Маркову представлялось почему-то, что писатели, книги которых он встречал в школьной библиотеке, жили когда-то давно, даже очень давно. Отчасти он был прав: ведь с тех пор успела смениться эпоха. Как было представить, что Федор Сологуб, написавший «Мелкого беса», и сейчас здравствует и даже председательствует в Союзе писателей на Фонтанке, в доме номер 50? А Чарская! Лидия Чарская с ее слащавой «Княжной Джавахой» замужем за бухгалтером и живет где-то около Пяти углов!
4
Вскоре Маркову представилось немало удобных случаев, чтобы недоумевать, восклицать, изумляться. Например, как это могло случиться, что сейчас, в 1923 году, когда Коммунистическая партия отмечает свое двадцатилетие, когда отгремели бои под Вознесенском, очищена Одесса, стерты с лица земли и Врангель, и Колчак, — вот, полюбуйтесь: на Невском, дом 60, находится «Ложа Вольных Каменщиков» и там недавно состоялся диспут по докладу некоего Миклашевского «Гипертрофия искусства»!

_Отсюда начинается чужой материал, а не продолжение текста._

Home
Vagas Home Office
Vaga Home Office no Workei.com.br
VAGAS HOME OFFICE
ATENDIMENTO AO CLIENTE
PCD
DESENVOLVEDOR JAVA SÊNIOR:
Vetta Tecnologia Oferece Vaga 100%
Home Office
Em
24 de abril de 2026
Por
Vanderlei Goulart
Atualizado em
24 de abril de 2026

— Какие каменщики? Какая гипертрофия? — спрашивал всех Марков, но вразумительного ответа не получал.
Ходили вчетвером — супруги Крутояровы, Марков и Оксана — на выставку в Академию художеств. Оксана, которая не так часто выбиралась из дому, была потрясена не только картинами, но и видом на Неву, на гавань, и сфинксами перед зданием академии, и университетом, мимо которого проезжали.
— Ой, матенько! — поминутно восклицала она, и черные ее брови поднимались все выше и выше.
В выставочных залах к ним присоединился Евгений Стрижов. Он был как дома.
— Дальше, дальше идемте, — тащил он всех. — Тут чего смотреть: цветы.
— Нет, погодите, — остановил Крутояров. — Взгляните на эту сирень.
— Понюхать хочется! — восхищенно вглядывался Марков.
— Художник не просто так вот решил — дай-ка нарисую сирень. Обратите внимание, какие сильные, сочные гроздья, как много веток сирени, они даже не вмещаются в вазу. Обилие, цветение, торжество жизни! А скатерть на столе какова? Видать, в доме живет рукодельница, видать, в доме совет да любовь, а то и не до цветов бы было!..
— Это вы все выдумываете, потому что писатель, — возразил Стрижов. А для обыкновенного взгляда — сирень как сирень.
— Вы — поэт, и еще молодой поэт, как же это может вас не трогать? Нельзя мимо красоты проходить, надо вглядываться, вопрошать, впитывать!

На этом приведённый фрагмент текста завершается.